L’Ocse boccia Renzi sul lavoro. Solo la Grecia fa peggio

La cura Renzi contro la disoccupazione continua a mostrare tutta la sua debolezza. La certificazione questa volta viene dall’Ocse. Nel 2015 il tasso di occupazione nella popolazione tra i 15 e i 24 anni nel nostro Paese si attesta al 17,3%, in miglioramento rispetto al 17,2% del 2014 ma in netto peggioramento rispetto al 24,5% del 2007. Gran parte dei nuovi posti però sono precari. La disoccupazione giovanile (15-24 anni) in Italia nel 2015 si attesta al 40,3%: 2,4 punti in meno rispetto al 2014 (42,7%) e ben 19,9 punti in più rispetto al 2007 (20,4%). Solo la Grecia in questa classifica fa peggio dell’Italia. Nel 2015, infatti, il tasso di occupazione dei 15-24 anni si attesta al 13% (13,3% nel 2014 e 24% nel 2007). La Spagna, invece, si classifica davanti all’Italia con nel 2015 un tasso di occupazione giovanile al 20% (18,5% nel 2014 e 43% nel 2007). I disoccupati di lunga durata, cioè le persone in cerca d’impiego da più di un anno, in Italia sono il 58,7% del totale dei disoccupati, una quota tra le più elevate tra i paesi Ocse, pur se inferiore di 3,5 punti percentuali al picco raggiunto nel 2014. La piaga più preoccupante nel mercato del lavoro è quella dei «Neet» ovvero i giovani che non lavorano, né studiano né sono in formazione. «Sono la categoria più a rischio tra la popolazione, in particolare se non hanno terminato gli studi superiori. Favorire l’ingresso dei giovani in difficoltà nel mercato del lavoro e migliorarne le opportunità di carriera è quindi di fondamentale importanza».

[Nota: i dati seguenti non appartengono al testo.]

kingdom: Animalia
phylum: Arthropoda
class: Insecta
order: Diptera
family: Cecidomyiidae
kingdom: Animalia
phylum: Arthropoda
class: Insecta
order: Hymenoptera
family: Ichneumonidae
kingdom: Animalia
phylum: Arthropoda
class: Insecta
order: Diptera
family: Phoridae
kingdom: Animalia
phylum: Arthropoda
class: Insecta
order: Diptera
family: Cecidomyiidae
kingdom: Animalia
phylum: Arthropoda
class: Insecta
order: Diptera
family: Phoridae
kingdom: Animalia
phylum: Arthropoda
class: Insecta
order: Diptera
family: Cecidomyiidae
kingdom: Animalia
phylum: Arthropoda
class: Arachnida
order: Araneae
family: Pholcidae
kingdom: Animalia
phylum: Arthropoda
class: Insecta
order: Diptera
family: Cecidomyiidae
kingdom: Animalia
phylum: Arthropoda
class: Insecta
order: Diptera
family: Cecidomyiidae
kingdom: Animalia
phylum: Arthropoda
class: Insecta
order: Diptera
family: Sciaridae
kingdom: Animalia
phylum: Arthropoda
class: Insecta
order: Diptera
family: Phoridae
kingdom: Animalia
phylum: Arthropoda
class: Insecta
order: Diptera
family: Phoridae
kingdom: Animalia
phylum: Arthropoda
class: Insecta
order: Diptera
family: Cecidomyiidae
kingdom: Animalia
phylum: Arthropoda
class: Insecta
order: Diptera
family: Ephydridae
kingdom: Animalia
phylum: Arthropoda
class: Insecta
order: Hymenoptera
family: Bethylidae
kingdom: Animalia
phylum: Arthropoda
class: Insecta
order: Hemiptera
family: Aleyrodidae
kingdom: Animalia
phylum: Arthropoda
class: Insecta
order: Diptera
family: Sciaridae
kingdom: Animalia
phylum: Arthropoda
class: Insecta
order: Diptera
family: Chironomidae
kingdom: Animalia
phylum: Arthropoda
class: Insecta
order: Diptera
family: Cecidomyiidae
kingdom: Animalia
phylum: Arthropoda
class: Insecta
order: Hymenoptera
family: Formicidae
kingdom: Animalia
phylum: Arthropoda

Più di un giovane su 4 tra i 15 e i 29 anni è un Neet, un terzo da più di un anno: l’aumento del 44% nel tasso di Neet in Italia durante la crisi, rileva l’Ocse, «è stato determinato soprattutto da un aumento dei disoccupati». Tuttavia in Italia più di metà dei Neet «sono inattivi e quindi a rischio di esclusione duratura dal mercato del lavoro». Fra i paesi Ocse i giovani senza diploma superiore «hanno generalmente maggiori probabilità di essere Neet, ma in Italia più della media Ocse (10% rispetto al 6%)». Per quanto riguarda le retribuzioni, secondo l’Ocse «non è certo che i lavoratori possano un giorno recuperare i guadagni potenziali di salari persi dal 2007 soprattutto se la crescita della produttività del lavoro resta debole». Il ritorno ad un progressione sostenuta dei salari, sottolinea l’organizzazione internazionale, «dipenderà in gran parte della capacità dell’economia mondiale di uscire dalla spirale attuale di debole crescita, di investimenti limitati, di miglioramento della produttività e degli scambi internazionali». Proprio per questo «serve una utilizzazione più ambiziosa della politica di bilancio e delle riforme strutturali aggiuntive». Le politiche sul mercato del lavoro «dovranno partecipazione a questo sforzo più ampio, conciliando sia il bisogno a breve termine di un miglioramento economico sia il bisogno nel lungo termine di sostenere un ritorno alla crescita più forte e inclusivo». L’Ocse rileva che lo stress al lavoro colpisce numerose persone. Spesso i lavoratori il cui posto di lavoro è stato soppresso durante la recessione nel settore manifatturiero e delle costruzioni hanno scoperto che le loro qualificazioni e la loro esperienza non permetteva loro di accedere a lavori meglio retribuiti nel settore dei servizi.